_YOUR INSTRUCTIONS:_
Where the records below have a line with "lines", that line is to be copied.

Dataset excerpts

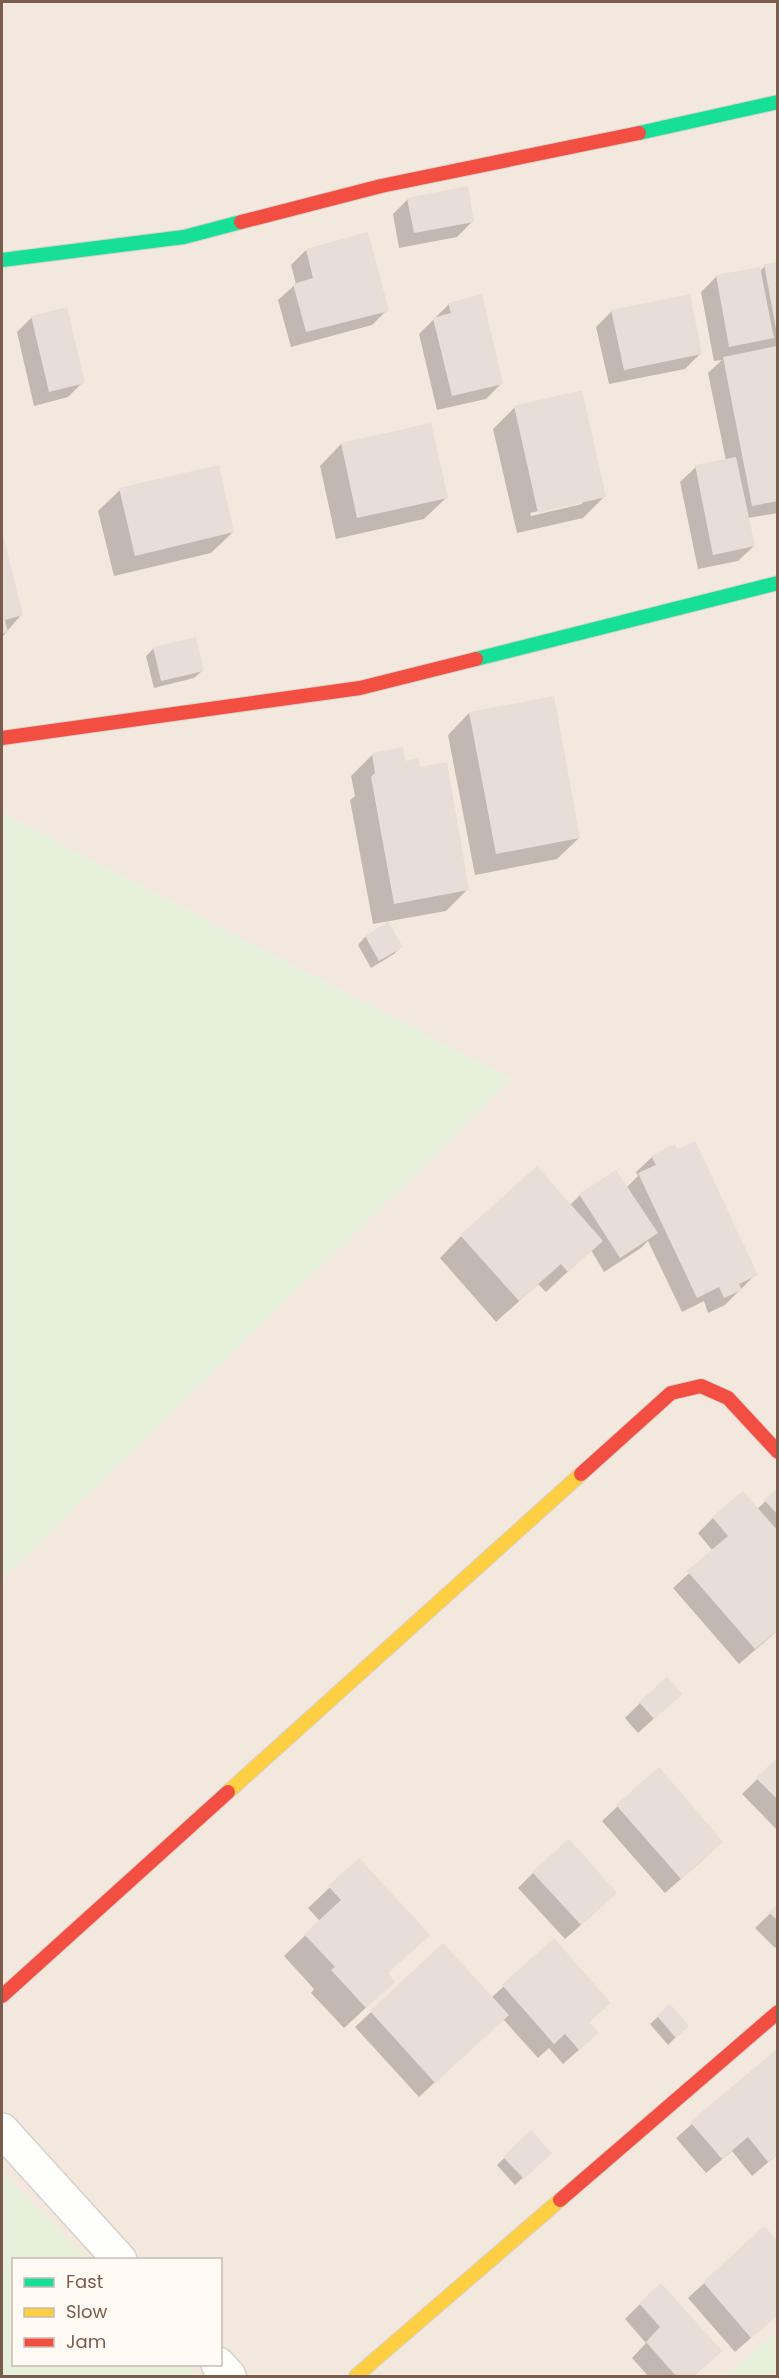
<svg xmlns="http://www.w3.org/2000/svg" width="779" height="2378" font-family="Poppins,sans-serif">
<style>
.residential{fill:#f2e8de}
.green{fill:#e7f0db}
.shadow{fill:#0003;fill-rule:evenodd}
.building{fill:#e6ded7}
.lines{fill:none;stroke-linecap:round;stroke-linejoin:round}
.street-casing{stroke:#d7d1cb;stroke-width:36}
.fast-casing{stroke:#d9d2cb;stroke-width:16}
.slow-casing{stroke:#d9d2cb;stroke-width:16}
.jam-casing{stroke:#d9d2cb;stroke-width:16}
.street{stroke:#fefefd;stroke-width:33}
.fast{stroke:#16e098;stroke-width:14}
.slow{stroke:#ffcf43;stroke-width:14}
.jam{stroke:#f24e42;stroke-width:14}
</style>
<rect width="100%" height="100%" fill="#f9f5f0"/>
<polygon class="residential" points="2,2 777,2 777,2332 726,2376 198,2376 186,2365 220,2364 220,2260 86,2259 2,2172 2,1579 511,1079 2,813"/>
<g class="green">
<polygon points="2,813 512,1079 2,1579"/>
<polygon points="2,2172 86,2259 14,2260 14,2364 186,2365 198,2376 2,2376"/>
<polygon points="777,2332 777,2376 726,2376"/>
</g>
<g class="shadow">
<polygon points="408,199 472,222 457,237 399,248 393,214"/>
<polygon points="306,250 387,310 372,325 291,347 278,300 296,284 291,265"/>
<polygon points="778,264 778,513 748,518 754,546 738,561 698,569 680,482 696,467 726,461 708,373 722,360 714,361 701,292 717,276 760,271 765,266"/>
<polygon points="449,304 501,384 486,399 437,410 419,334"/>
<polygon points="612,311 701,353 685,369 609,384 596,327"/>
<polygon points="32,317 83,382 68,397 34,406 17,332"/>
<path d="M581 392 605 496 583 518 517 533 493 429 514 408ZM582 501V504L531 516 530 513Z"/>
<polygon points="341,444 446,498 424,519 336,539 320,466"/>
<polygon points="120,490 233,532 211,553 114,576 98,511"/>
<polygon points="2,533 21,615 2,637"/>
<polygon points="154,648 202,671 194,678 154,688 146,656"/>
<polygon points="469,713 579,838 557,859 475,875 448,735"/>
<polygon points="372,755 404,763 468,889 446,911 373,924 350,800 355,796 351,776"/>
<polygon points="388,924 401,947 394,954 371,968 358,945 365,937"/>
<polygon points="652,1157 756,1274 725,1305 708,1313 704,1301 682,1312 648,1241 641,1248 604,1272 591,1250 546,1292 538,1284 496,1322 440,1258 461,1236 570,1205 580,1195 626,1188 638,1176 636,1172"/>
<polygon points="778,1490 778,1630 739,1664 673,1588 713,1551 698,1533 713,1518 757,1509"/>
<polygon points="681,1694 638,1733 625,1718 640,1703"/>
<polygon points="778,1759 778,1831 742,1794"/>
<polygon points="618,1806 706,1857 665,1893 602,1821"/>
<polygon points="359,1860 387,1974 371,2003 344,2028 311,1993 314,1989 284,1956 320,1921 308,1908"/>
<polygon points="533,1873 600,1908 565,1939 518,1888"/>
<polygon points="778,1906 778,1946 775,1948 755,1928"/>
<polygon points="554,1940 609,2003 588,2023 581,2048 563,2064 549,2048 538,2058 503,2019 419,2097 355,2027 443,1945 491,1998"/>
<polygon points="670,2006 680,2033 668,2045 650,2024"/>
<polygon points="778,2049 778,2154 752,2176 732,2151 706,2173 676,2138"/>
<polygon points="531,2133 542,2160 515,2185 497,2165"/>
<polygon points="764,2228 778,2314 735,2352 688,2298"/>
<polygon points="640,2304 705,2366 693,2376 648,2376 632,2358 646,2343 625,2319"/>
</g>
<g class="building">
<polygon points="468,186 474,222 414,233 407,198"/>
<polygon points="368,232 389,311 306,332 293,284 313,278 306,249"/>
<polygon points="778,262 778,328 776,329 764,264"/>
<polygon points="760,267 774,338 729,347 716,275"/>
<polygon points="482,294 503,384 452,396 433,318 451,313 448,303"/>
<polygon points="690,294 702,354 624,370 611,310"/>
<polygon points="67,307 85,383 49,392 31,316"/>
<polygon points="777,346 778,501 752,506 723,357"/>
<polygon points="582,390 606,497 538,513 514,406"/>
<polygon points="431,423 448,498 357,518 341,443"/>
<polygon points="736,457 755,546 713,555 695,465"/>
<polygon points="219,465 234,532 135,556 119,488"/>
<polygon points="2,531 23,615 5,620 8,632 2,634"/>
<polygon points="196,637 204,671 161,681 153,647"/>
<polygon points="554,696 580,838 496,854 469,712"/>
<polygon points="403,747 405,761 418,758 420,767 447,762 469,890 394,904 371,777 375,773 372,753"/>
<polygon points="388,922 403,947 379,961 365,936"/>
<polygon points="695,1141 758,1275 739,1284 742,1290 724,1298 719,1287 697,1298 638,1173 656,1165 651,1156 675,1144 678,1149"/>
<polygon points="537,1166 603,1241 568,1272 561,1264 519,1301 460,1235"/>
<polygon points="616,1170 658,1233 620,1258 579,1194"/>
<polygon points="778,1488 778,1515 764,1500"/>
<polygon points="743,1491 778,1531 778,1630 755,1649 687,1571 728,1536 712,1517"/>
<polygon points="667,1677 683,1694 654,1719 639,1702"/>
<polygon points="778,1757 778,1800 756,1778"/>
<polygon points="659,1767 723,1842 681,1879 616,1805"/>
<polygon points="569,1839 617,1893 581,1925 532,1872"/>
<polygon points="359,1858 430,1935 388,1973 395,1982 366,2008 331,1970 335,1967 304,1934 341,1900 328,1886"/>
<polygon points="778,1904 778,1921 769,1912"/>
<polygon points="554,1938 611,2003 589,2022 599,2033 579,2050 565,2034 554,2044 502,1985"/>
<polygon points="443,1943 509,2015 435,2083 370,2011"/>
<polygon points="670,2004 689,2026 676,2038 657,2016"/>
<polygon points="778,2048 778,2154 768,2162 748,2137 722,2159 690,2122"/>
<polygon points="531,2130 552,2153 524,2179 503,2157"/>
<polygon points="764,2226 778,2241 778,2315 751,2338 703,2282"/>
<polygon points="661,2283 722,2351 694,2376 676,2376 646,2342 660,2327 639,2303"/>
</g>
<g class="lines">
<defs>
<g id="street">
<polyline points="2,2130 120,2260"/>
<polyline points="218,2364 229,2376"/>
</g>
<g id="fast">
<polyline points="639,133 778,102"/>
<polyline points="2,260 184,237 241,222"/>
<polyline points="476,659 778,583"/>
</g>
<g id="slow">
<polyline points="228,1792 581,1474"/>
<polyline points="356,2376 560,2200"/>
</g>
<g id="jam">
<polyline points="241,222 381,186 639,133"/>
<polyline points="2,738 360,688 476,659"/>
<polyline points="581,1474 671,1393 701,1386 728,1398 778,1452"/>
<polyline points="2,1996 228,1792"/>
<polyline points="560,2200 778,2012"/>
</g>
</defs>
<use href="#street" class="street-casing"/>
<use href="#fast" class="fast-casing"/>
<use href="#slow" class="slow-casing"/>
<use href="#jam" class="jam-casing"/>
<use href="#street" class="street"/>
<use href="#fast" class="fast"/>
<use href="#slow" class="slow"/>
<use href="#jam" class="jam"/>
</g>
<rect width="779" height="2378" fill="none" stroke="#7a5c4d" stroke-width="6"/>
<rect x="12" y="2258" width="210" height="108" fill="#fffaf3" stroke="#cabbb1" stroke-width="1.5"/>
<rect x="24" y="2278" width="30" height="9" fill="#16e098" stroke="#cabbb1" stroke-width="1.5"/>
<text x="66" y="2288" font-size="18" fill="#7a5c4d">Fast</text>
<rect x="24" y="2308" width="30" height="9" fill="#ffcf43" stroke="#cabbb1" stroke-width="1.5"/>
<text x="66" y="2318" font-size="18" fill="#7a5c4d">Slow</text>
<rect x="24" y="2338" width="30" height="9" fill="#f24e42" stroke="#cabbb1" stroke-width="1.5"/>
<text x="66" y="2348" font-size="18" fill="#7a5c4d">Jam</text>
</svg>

_ANSWER TO THE PROBLEM:_
.lines{fill:none;stroke-linecap:round;stroke-linejoin:round}
<g class="lines">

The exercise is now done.